Obama clearly hoped to bury the marriage issue until after November’s voting. While much of the country has embraced marriage rights for everyone, there is still substantial resistance – especially in certain swing states that will be crucial in choosing the next president.
One of those states is North Carolina, whose voters just this week endorsed a change in their state’s constitution to prohibit same-sex marriage. The Obama campaign hopes to carry the state, which is also the site of this year’s Democratic National Convention. Supporting same-sex marriage will not be helpful.
The president’s effort to “evolve” silently on this issue until after November fell apart this week when Vice President Joe Biden and a member of Obama’s cabinet, Education Secretary Arne Duncan, both said they personally support same-sex marriage. This led to demands from Obama’s core backers, many of whom support gay marriage, for him to clarify his position and contrast himself with Republican Mitt Romney, a gay-marriage opponent.

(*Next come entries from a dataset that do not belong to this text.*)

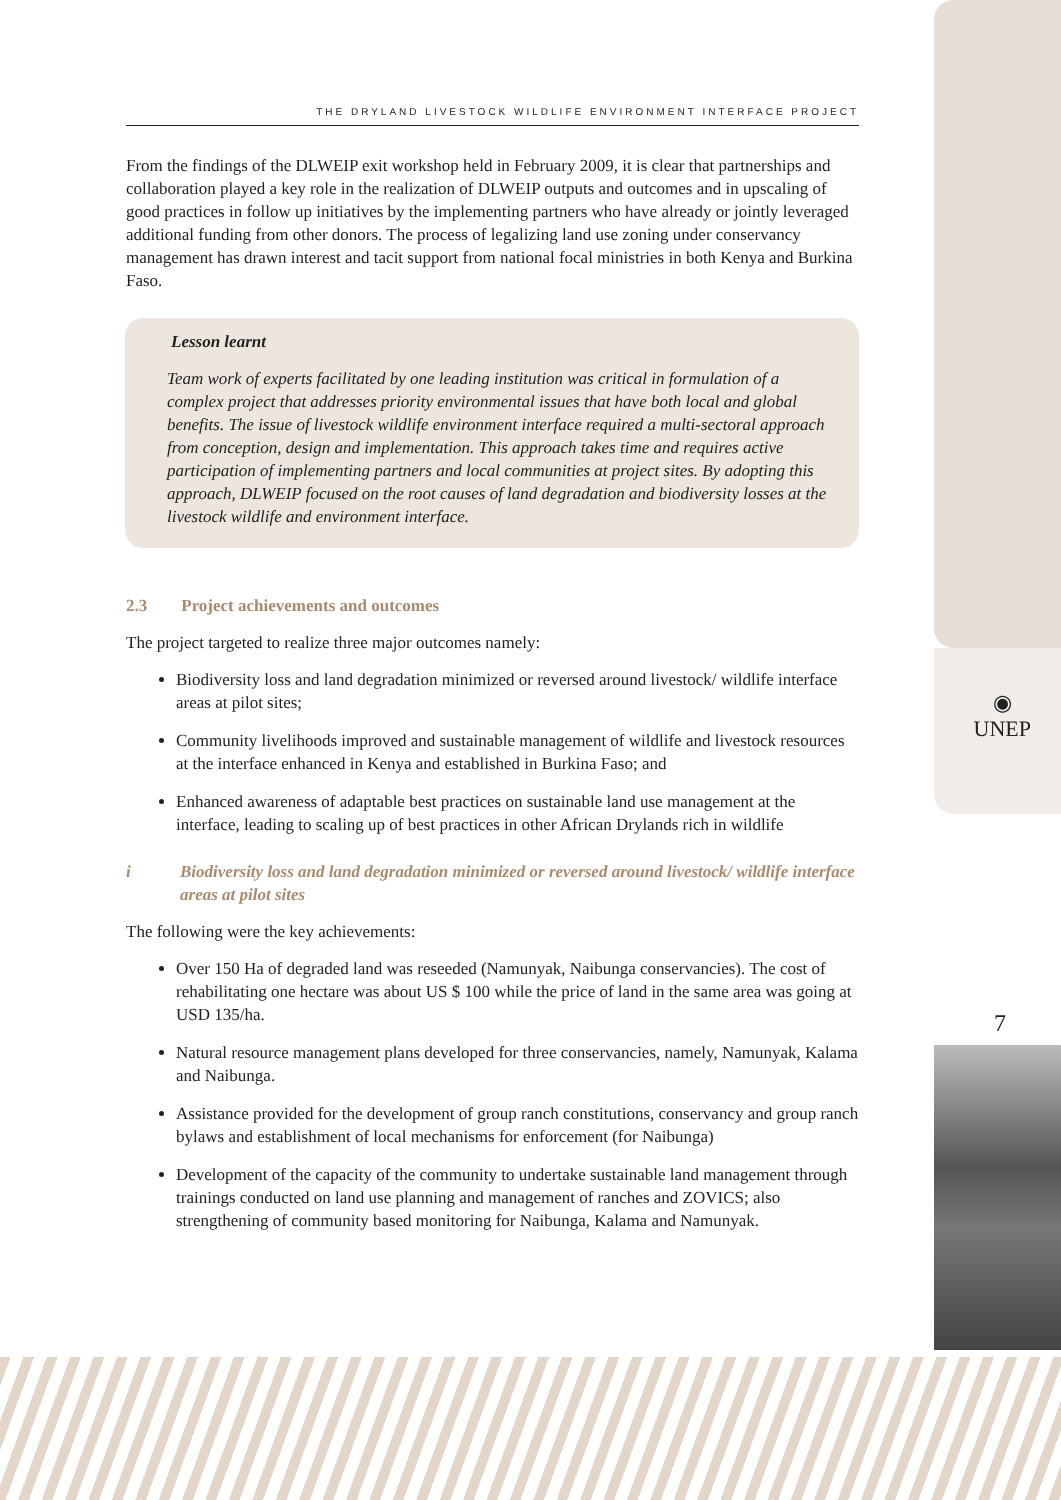◉
UNEP
7
THE DRYLAND LIVESTOCK WILDLIFE ENVIRONMENT INTERFACE PROJECT
From the findings of the DLWEIP exit workshop held in February 2009, it is clear that partnerships and collaboration played a key role in the realization of DLWEIP outputs and outcomes and in upscaling of good practices in follow up initiatives by the implementing partners who have already or jointly leveraged additional funding from other donors. The process of legalizing land use zoning under conservancy management has drawn interest and tacit support from national focal ministries in both Kenya and Burkina Faso.
Lesson learnt
Team work of experts facilitated by one leading institution was critical in formulation of a complex project that addresses priority environmental issues that have both local and global benefits. The issue of livestock wildlife environment interface required a multi-sectoral approach from conception, design and implementation. This approach takes time and requires active participation of implementing partners and local communities at project sites. By adopting this approach, DLWEIP focused on the root causes of land degradation and biodiversity losses at the livestock wildlife and environment interface.
2.3 Project achievements and outcomes
The project targeted to realize three major outcomes namely:
Biodiversity loss and land degradation minimized or reversed around livestock/ wildlife interface areas at pilot sites;
Community livelihoods improved and sustainable management of wildlife and livestock resources at the interface enhanced in Kenya and established in Burkina Faso; and
Enhanced awareness of adaptable best practices on sustainable land use management at the interface, leading to scaling up of best practices in other African Drylands rich in wildlife
i Biodiversity loss and land degradation minimized or reversed around livestock/ wildlife interface areas at pilot sites
The following were the key achievements:
Over 150 Ha of degraded land was reseeded (Namunyak, Naibunga conservancies). The cost of rehabilitating one hectare was about US $ 100 while the price of land in the same area was going at USD 135/ha.
Natural resource management plans developed for three conservancies, namely, Namunyak, Kalama and Naibunga.
Assistance provided for the development of group ranch constitutions, conservancy and group ranch bylaws and establishment of local mechanisms for enforcement (for Naibunga)
Development of the capacity of the community to undertake sustainable land management through trainings conducted on land use planning and management of ranches and ZOVICS; also strengthening of community based monitoring for Naibunga, Kalama and Namunyak.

Romney probably also wishes the issue would go away, even though his campaign undoubtedly relishes the president’s discomfiture over it. Social conservatives opposed to gay marriage may not love Romney, but they also probably saw through the president’s effort to wait until after November before coming out, so to speak, on the other side. Romney wants to attack Obama’s record on federal spending and the economy rather than get mired in a social-issues quicksand that imperils both candidates with the few, but all-important, uncommitted voters.
As I have written before, this ship has sailed. Same-sex marriage exists, it is not going away, and North Carolina’s vote this week notwithstanding, state and federal rejection of it will not matter in the long run. Either the courts will continue to strike down such restrictions as unconstitutional violations of fundamental rights, or public opinion – which has been moving steadily in favour of gay marriage since the issue emerged less than 20 years ago – will ultimately make the restrictions go away. It is simply unworkable to have marriages recognised in some jurisdictions and not others.
So as Romney and others like him wait for the courts to take matters conveniently out of their hands, Obama deserves at least a little credit for finally taking the plunge. Whether he jumped off the diving board or got pushed ultimately does not matter. Now, at least, every American has a president who publicly supports his or her right to share a life with the person of their choosing.
The motives matter less than the result. In the sweep of history, Obama will be credited with having done the right thing.